**WORK TO BE COMPLETED**
All of the data should be repeated exactly; pictures are not part of the copy.

**DATASET EXTRACT**
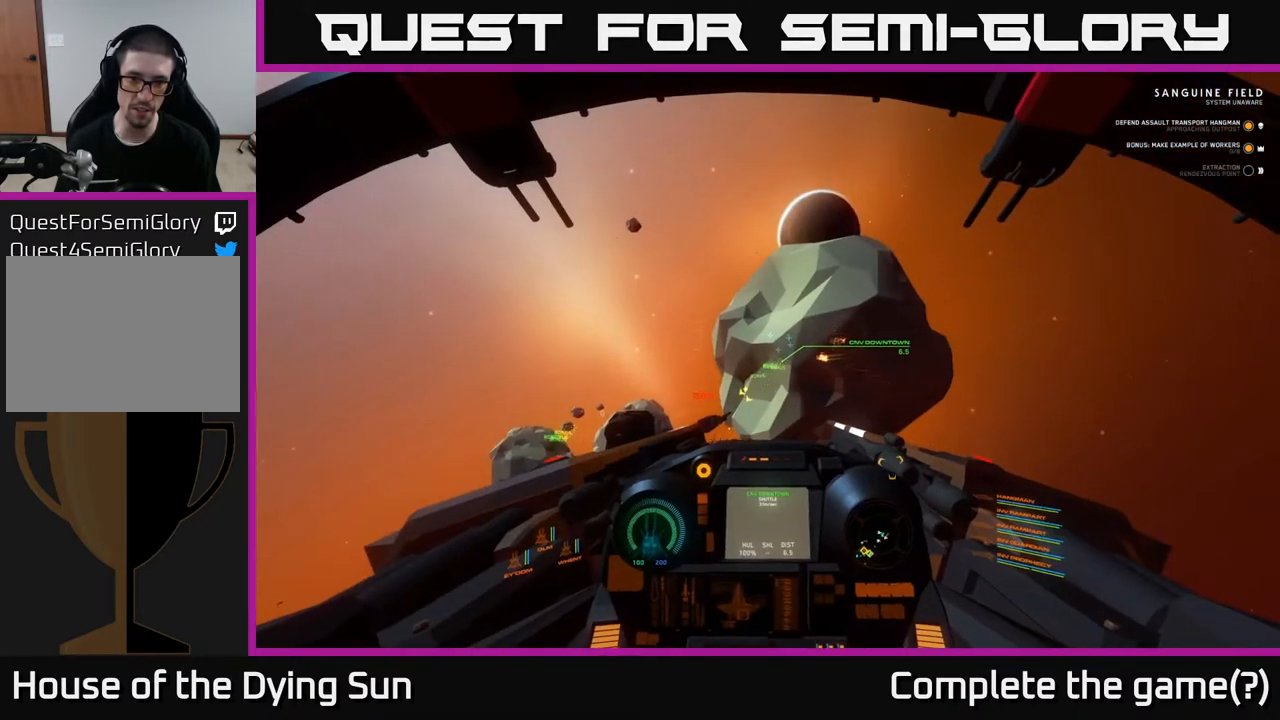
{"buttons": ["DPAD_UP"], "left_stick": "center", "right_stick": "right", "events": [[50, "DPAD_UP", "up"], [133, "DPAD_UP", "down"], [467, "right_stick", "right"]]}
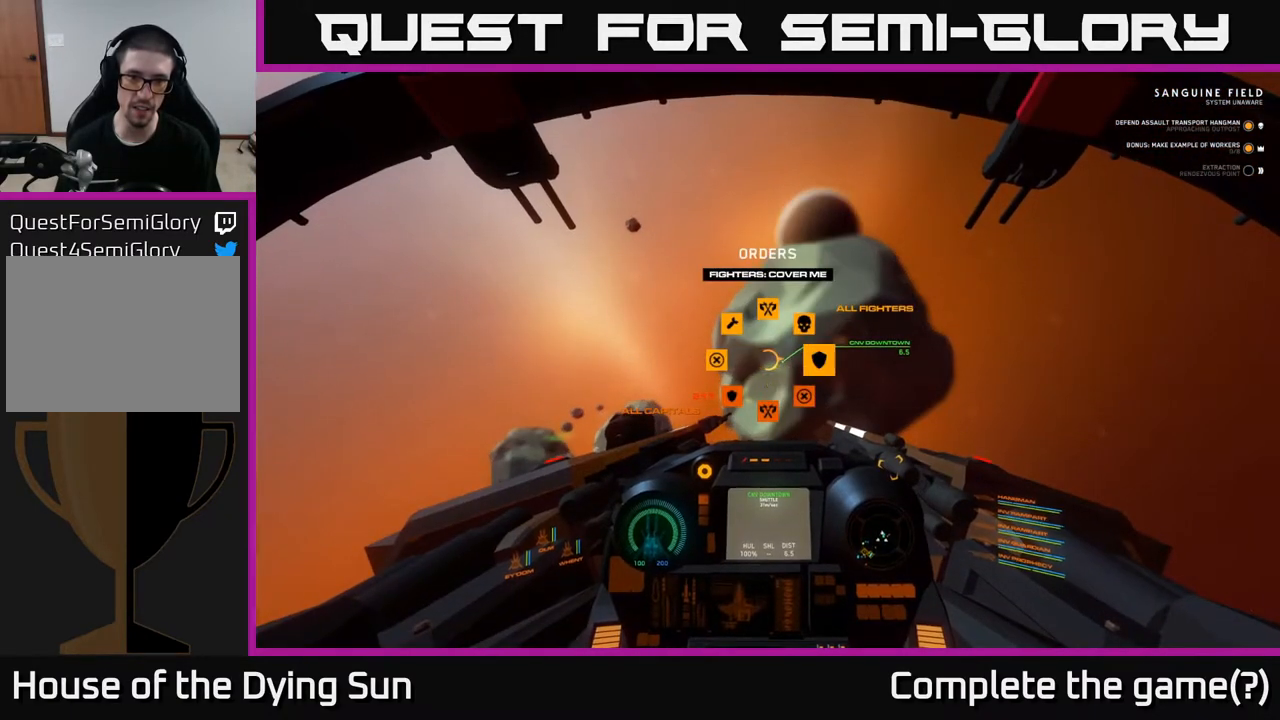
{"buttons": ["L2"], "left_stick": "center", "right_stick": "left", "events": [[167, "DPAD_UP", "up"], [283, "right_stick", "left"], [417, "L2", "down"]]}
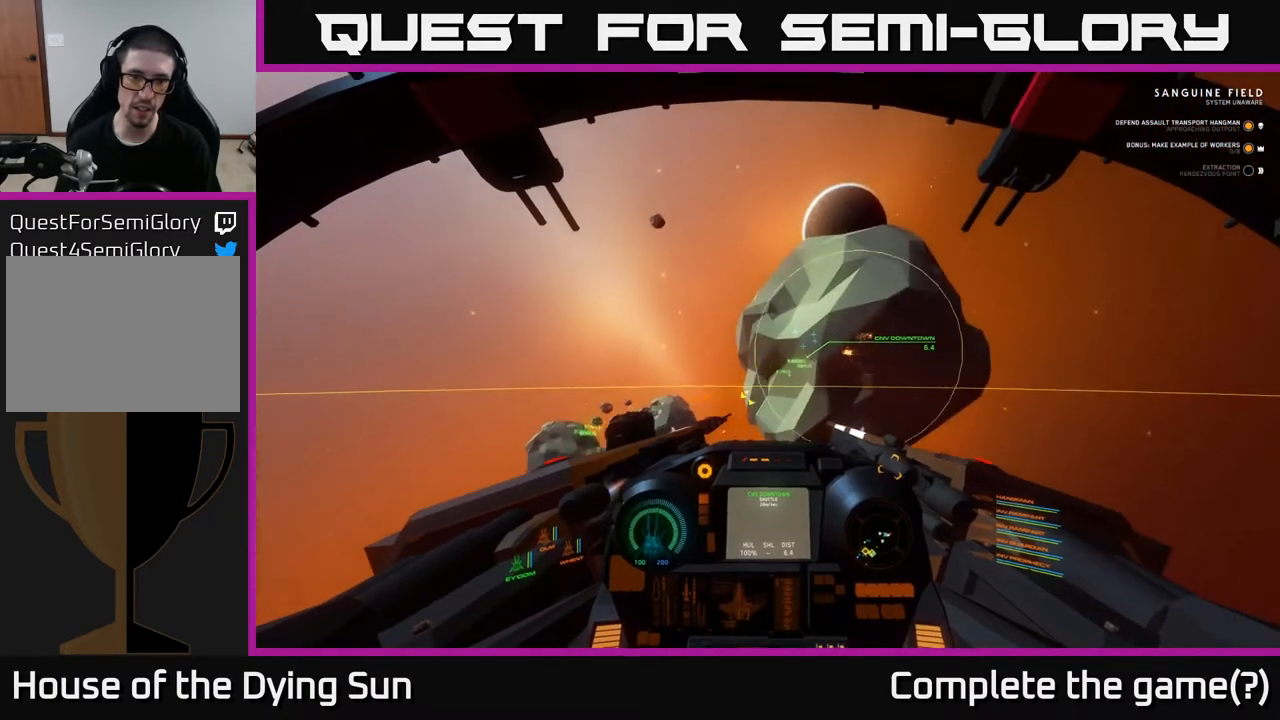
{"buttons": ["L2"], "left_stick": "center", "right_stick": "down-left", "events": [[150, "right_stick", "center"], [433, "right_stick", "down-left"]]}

**RESPONSE FOR THIS EXERCISE**
{"buttons": ["DPAD_UP"], "left_stick": "center", "right_stick": "right", "events": [[50, "DPAD_UP", "up"], [133, "DPAD_UP", "down"], [467, "right_stick", "right"]]}
{"buttons": ["L2"], "left_stick": "center", "right_stick": "left", "events": [[167, "DPAD_UP", "up"], [283, "right_stick", "left"], [417, "L2", "down"]]}
{"buttons": ["L2"], "left_stick": "center", "right_stick": "down-left", "events": [[150, "right_stick", "center"], [433, "right_stick", "down-left"]]}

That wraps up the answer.